## ASSIGNED TASK
From the first line to the last, output the data exactly as it stands, minus its pictures.

◇ ◇ ◇ ◇ ◇

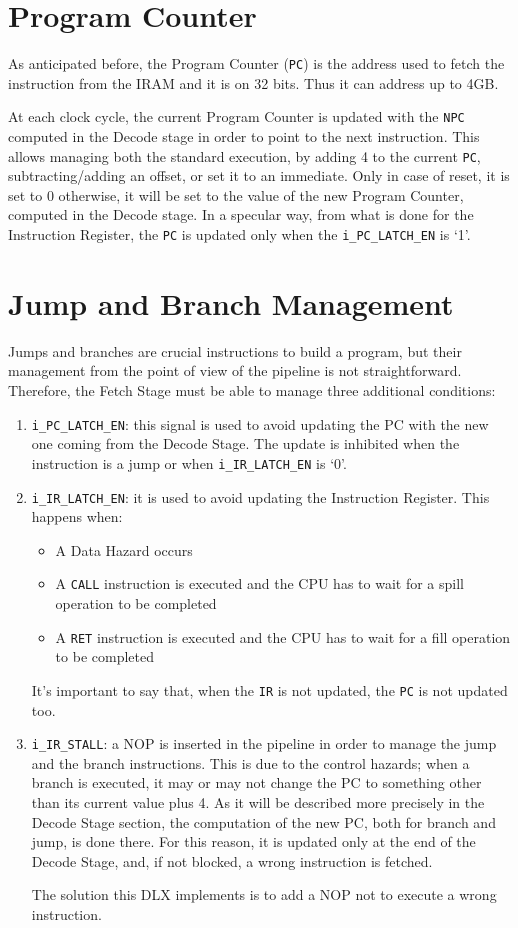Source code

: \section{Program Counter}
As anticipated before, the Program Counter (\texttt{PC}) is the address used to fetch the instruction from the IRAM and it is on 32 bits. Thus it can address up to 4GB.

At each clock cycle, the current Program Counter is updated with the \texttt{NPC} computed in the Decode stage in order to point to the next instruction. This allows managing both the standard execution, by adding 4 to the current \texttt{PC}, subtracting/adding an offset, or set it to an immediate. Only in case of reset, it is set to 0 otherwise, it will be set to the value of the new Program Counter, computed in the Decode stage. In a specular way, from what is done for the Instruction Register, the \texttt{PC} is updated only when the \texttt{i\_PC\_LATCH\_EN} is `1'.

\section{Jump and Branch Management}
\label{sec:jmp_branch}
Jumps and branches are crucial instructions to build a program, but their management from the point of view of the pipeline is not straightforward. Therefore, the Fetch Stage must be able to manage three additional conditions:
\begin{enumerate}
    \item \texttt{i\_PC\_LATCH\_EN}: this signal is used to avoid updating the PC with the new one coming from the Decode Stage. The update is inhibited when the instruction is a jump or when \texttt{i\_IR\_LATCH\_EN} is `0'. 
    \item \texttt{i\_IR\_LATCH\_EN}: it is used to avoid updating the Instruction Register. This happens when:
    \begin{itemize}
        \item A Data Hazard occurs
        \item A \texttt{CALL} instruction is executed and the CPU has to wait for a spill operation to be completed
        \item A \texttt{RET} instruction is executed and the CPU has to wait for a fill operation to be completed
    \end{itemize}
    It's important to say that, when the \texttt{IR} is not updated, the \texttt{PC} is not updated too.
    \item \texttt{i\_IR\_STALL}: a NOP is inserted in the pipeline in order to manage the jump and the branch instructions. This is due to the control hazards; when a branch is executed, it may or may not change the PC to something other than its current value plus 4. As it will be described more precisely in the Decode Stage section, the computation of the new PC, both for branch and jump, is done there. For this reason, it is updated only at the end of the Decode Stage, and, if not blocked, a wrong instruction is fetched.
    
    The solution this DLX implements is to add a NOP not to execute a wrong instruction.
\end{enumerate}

◇ ◇ ◇ ◇ ◇

## ANSWER TO THE EXERCISE
Source code

: \section{Program Counter}
As anticipated before, the Program Counter (\texttt{PC}) is the address used to fetch the instruction from the IRAM and it is on 32 bits. Thus it can address up to 4GB.

At each clock cycle, the current Program Counter is updated with the \texttt{NPC} computed in the Decode stage in order to point to the next instruction. This allows managing both the standard execution, by adding 4 to the current \texttt{PC}, subtracting/adding an offset, or set it to an immediate. Only in case of reset, it is set to 0 otherwise, it will be set to the value of the new Program Counter, computed in the Decode stage. In a specular way, from what is done for the Instruction Register, the \texttt{PC} is updated only when the \texttt{i\_PC\_LATCH\_EN} is `1'.

\section{Jump and Branch Management}
\label{sec:jmp_branch}
Jumps and branches are crucial instructions to build a program, but their management from the point of view of the pipeline is not straightforward. Therefore, the Fetch Stage must be able to manage three additional conditions:
\begin{enumerate}
    \item \texttt{i\_PC\_LATCH\_EN}: this signal is used to avoid updating the PC with the new one coming from the Decode Stage. The update is inhibited when the instruction is a jump or when \texttt{i\_IR\_LATCH\_EN} is `0'. 
    \item \texttt{i\_IR\_LATCH\_EN}: it is used to avoid updating the Instruction Register. This happens when:
    \begin{itemize}
        \item A Data Hazard occurs
        \item A \texttt{CALL} instruction is executed and the CPU has to wait for a spill operation to be completed
        \item A \texttt{RET} instruction is executed and the CPU has to wait for a fill operation to be completed
    \end{itemize}
    It's important to say that, when the \texttt{IR} is not updated, the \texttt{PC} is not updated too.
    \item \texttt{i\_IR\_STALL}: a NOP is inserted in the pipeline in order to manage the jump and the branch instructions. This is due to the control hazards; when a branch is executed, it may or may not change the PC to something other than its current value plus 4. As it will be described more precisely in the Decode Stage section, the computation of the new PC, both for branch and jump, is done there. For this reason, it is updated only at the end of the Decode Stage, and, if not blocked, a wrong instruction is fetched.
    
    The solution this DLX implements is to add a NOP not to execute a wrong instruction.
\end{enumerate}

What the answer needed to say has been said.